If I never played a game with a ghostly maze forest in it again, I would never miss it. There’s nothing really fun about them. Even the more benign lost woods varieties, that are just straight up mazes, really just waste a lot of my time while I wind through its coils. The worst are the ones that require memorization and sequencing, with the punishment of getting teleported back to the beginning. Some of my favorite games of all time lifted this Legend of Zelda trope and plopped it into the middle of their game to make everyone who plays it feel bad. Vagrant Story’s Snowfly Forest and Legend of Mana’s Jungle are guilty, and those games rule enough that I don’t hold it against them. Turnip Boy Commits Tax Evasion doesn’t make that list.
Snoozy Kazoo’s love letter to everything Zelda is a pretty painless time right up until you get to its version of the lost woods, The Grim Graveyard. Up to that point, Turnip Boy is a brisk action adventure with extremely little challenge but an impressive amount of interesting environmental puzzles and fun tools to spice traversal and combat up with. Watering certain plants with your watering can item will cause them to sprout things like bombs that you can kick across rooms or watermelons shaped like giant blocks that can be moved to open pathways or block attackers. My favorite – the pocket petalportal – allows you to plant one end of a portal, which can connect to either another of your portal plants or ones that occur naturally in the stage. Most rooms really lean on your ability to actively use what’s at your disposal to dispatch enemies or solve problems.
The Grim Graveyard does very little of this, and instead uses riddles to get you to guess the right path to take to proceed. These were hardly challenging riddles, the toughest being the last one where a patch of talking pumpkins all are telling you a direction and you have to determine who’s telling you the truth. But it’s the least fun I had with what is supposed to be a light-hearted romp. It reminded me of every version of this trope I’ve seen in the past 30 years. The feeling I have every time I see it is the same: this sucks, please let me out.

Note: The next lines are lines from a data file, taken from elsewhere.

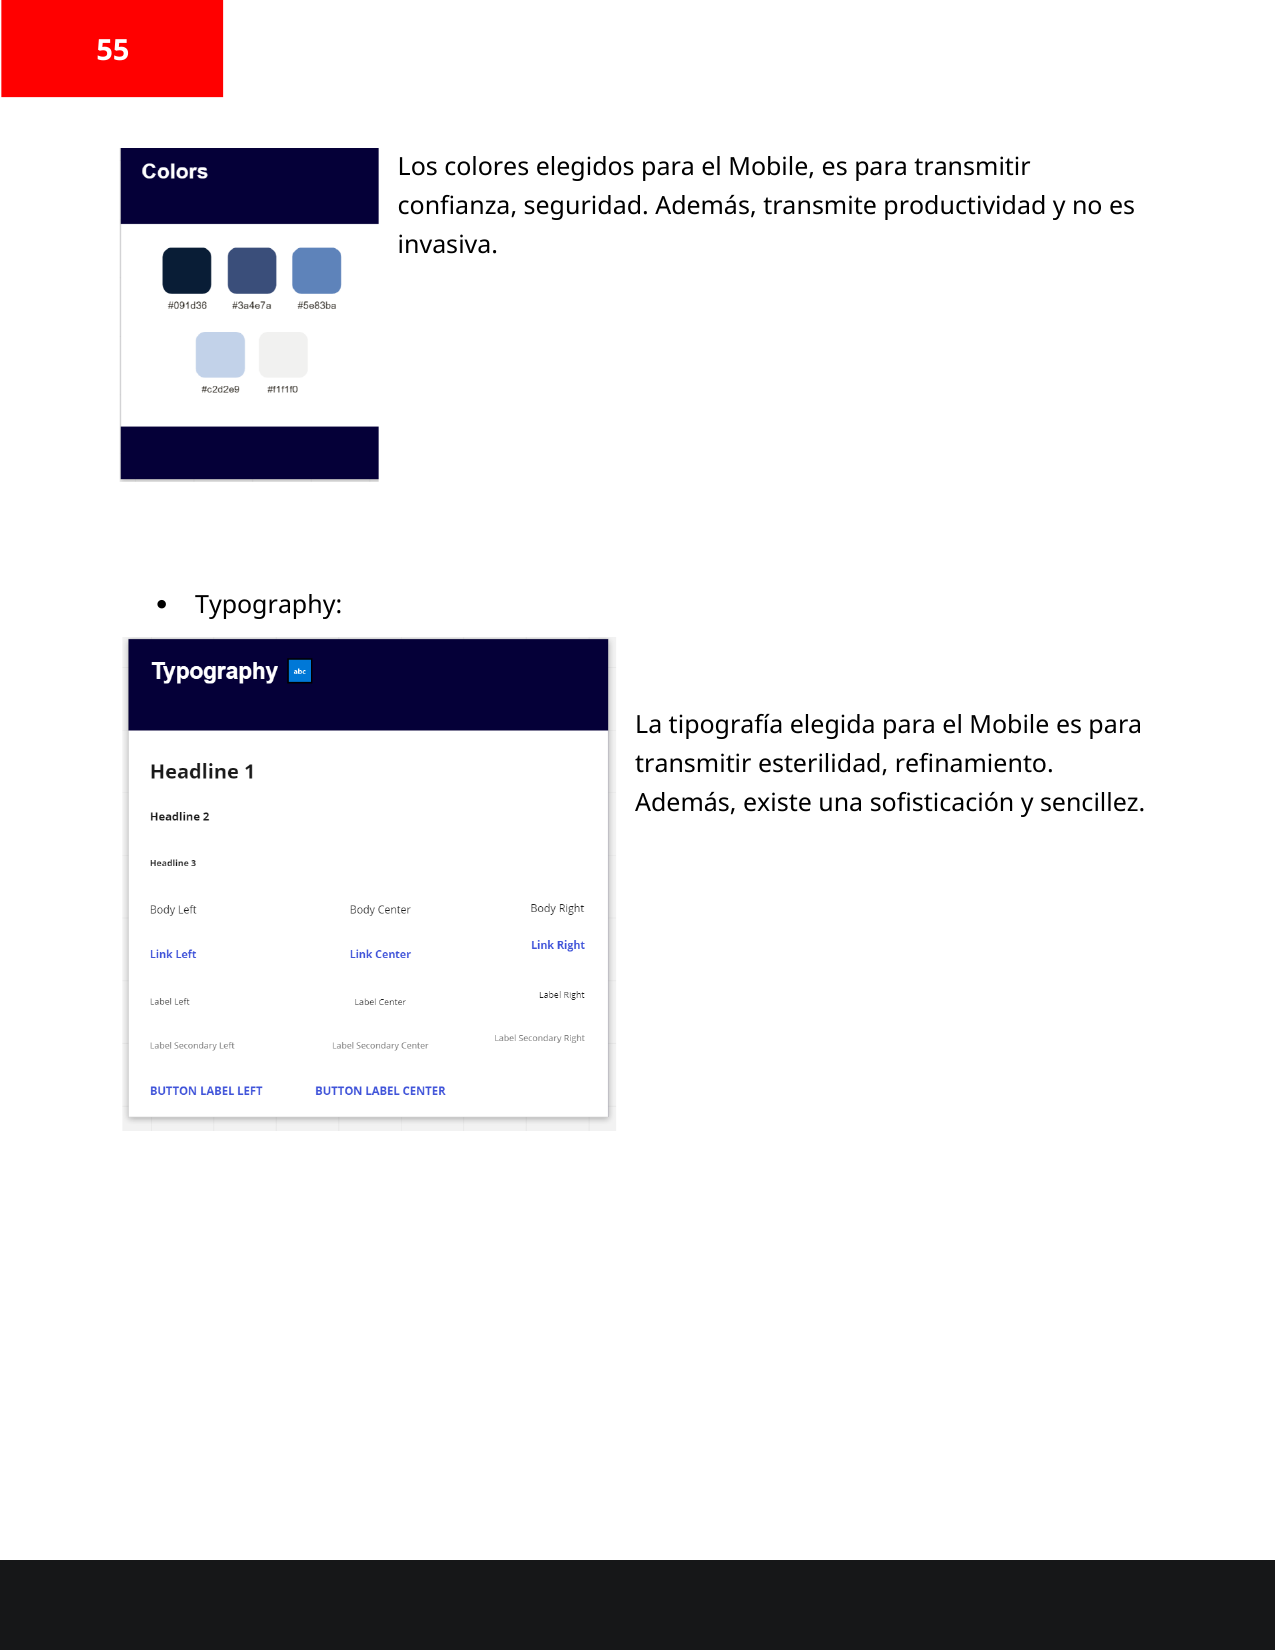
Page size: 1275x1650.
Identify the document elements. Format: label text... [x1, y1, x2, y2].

text Los colores elegidos para el Mobile, es para transmitir confianza, seguridad. Además, transmite productividad y no es invasiva. [379, 148, 1155, 261]
text La tipografía elegida para el Mobile es para transmitir esterilidad, refinamiento. Además, existe una sofisticación y sencillez. [617, 706, 1155, 819]
picture [119, 148, 379, 482]
list Typography: [157, 586, 1155, 621]
picture [122, 637, 617, 1131]
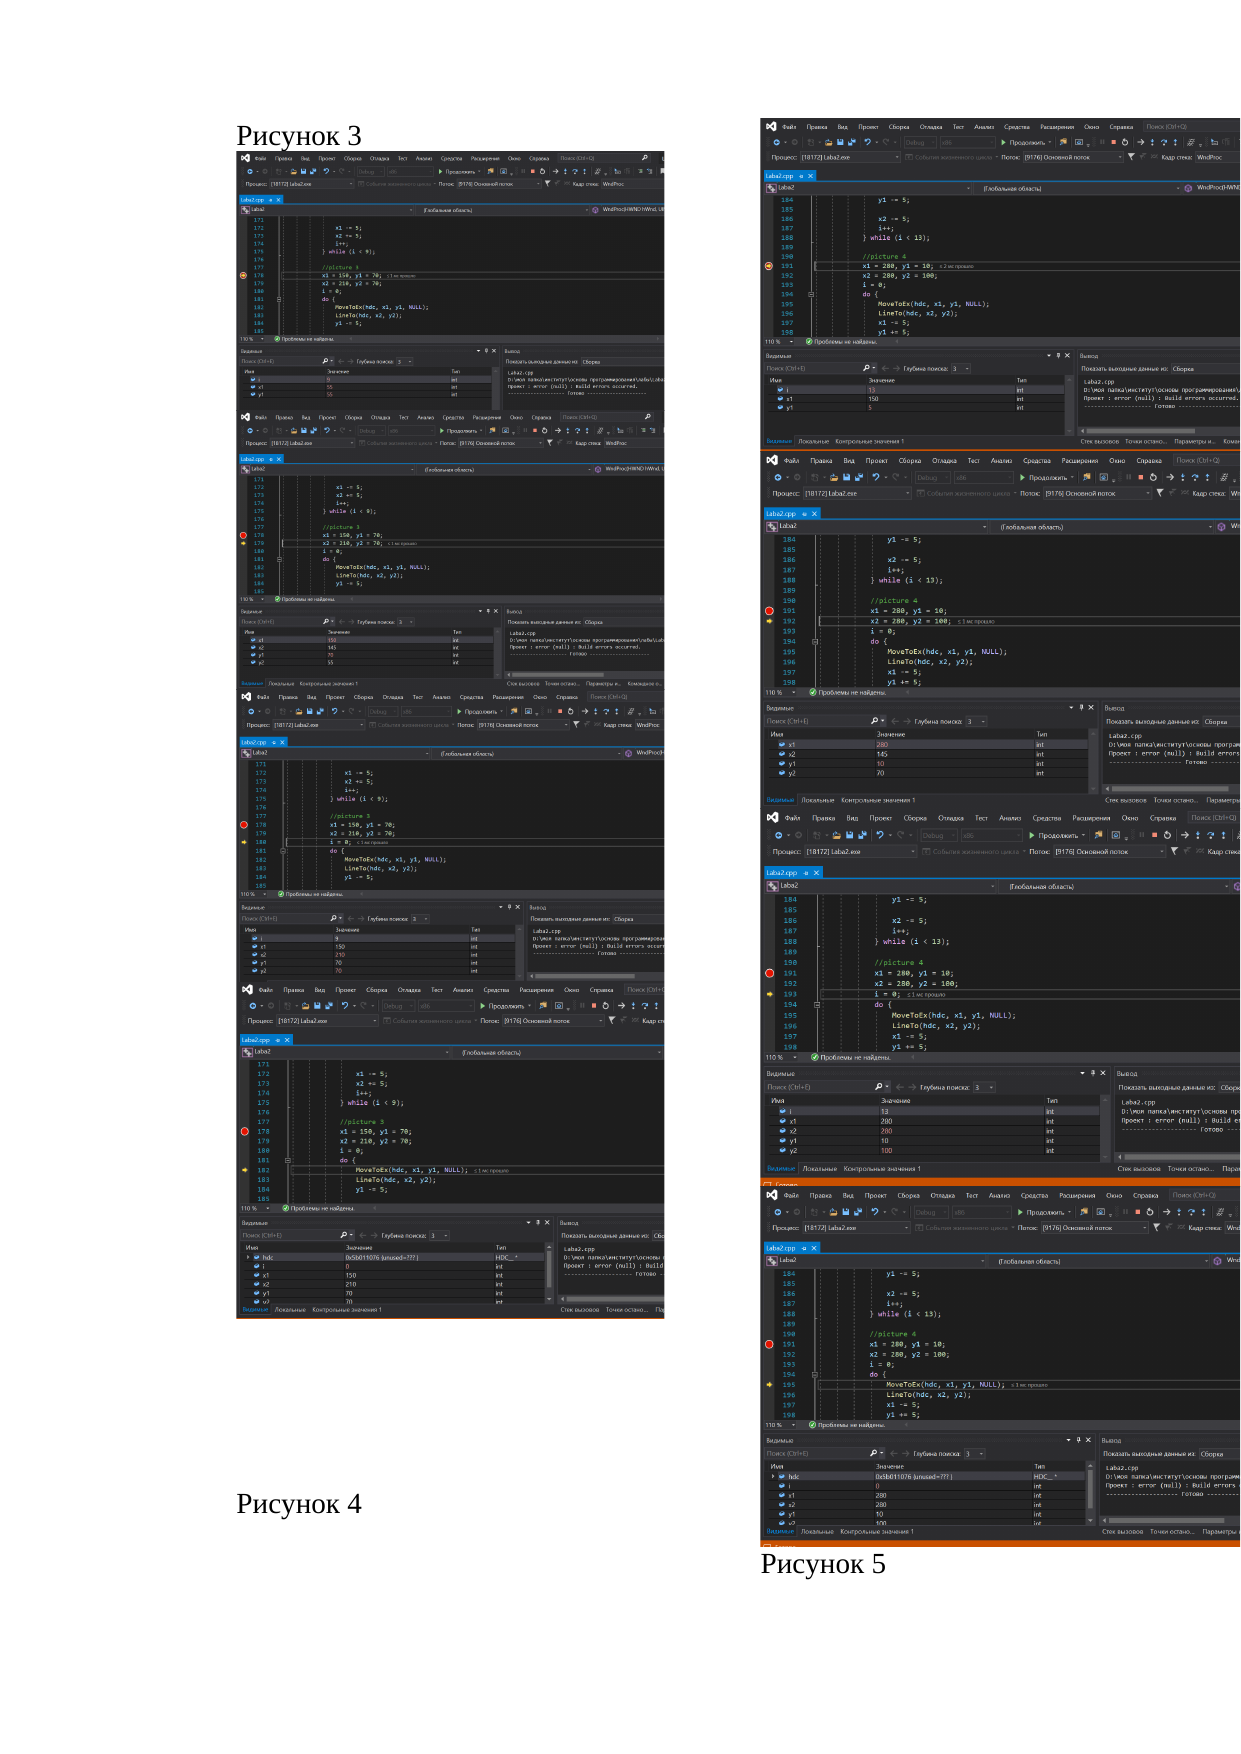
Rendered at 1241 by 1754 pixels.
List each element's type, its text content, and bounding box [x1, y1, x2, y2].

text Рисунок 5 [701, 1546, 1152, 1579]
text Рисунок 3 [177, 118, 627, 152]
picture [236, 151, 665, 1319]
text Рисунок 4 [177, 1486, 627, 1519]
picture [760, 118, 1241, 1547]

Am I overreacting? Maybe. I beat this game in a little over an hour, and this particular spot in it took maybe 10 minutes tops. It was a very small portion of an overall good experience. It’s also a good example of a game that is clearly a pastiche of what’s come before it, but could have used this opportunity to evaluate what about those old games is a necessary evil in the design, and what in them could stay on the cutting room floor without the risk of betraying the core concept of the original works.
It could have also done more with the basic concept at play here. In a civilization full of anthropomorphic vegetables, your titular protagonist, Turnip Boy, is being coerced into helping the mayor collect items for some sort of scheme because you owe a lot of back taxes. The title and the introductory dialogue are really the only times this game has anything to do with taxes outside of the occasional veggie based I.R.S. reference. Jokes about regular banal and depressing occurrences under capitalism sprout up everywhere, but Turnip Boy’s enemies get dispatched just as Link dispatches his. Level designs tell a story that gets gradually darker and recontextualizes the citizens of Veggietown in an unsettling way, but even then that’s the game picking up and committing to something better and easier to nail after luring the curious in with such a great title.
For a low price and an hour or so of your time, Turnip Boy Commits Tax Evasion could be worth a romp. It’s bizarre and often funny, but it can’t leave behind the bad parts of the game it so clearly loves, and doesn’t do much to iterate on any of the good parts either. It could have done to Zelda what Shovel Knight did to Genesis Era cartoon side scrollers, but instead, it’s kinda just Zelda.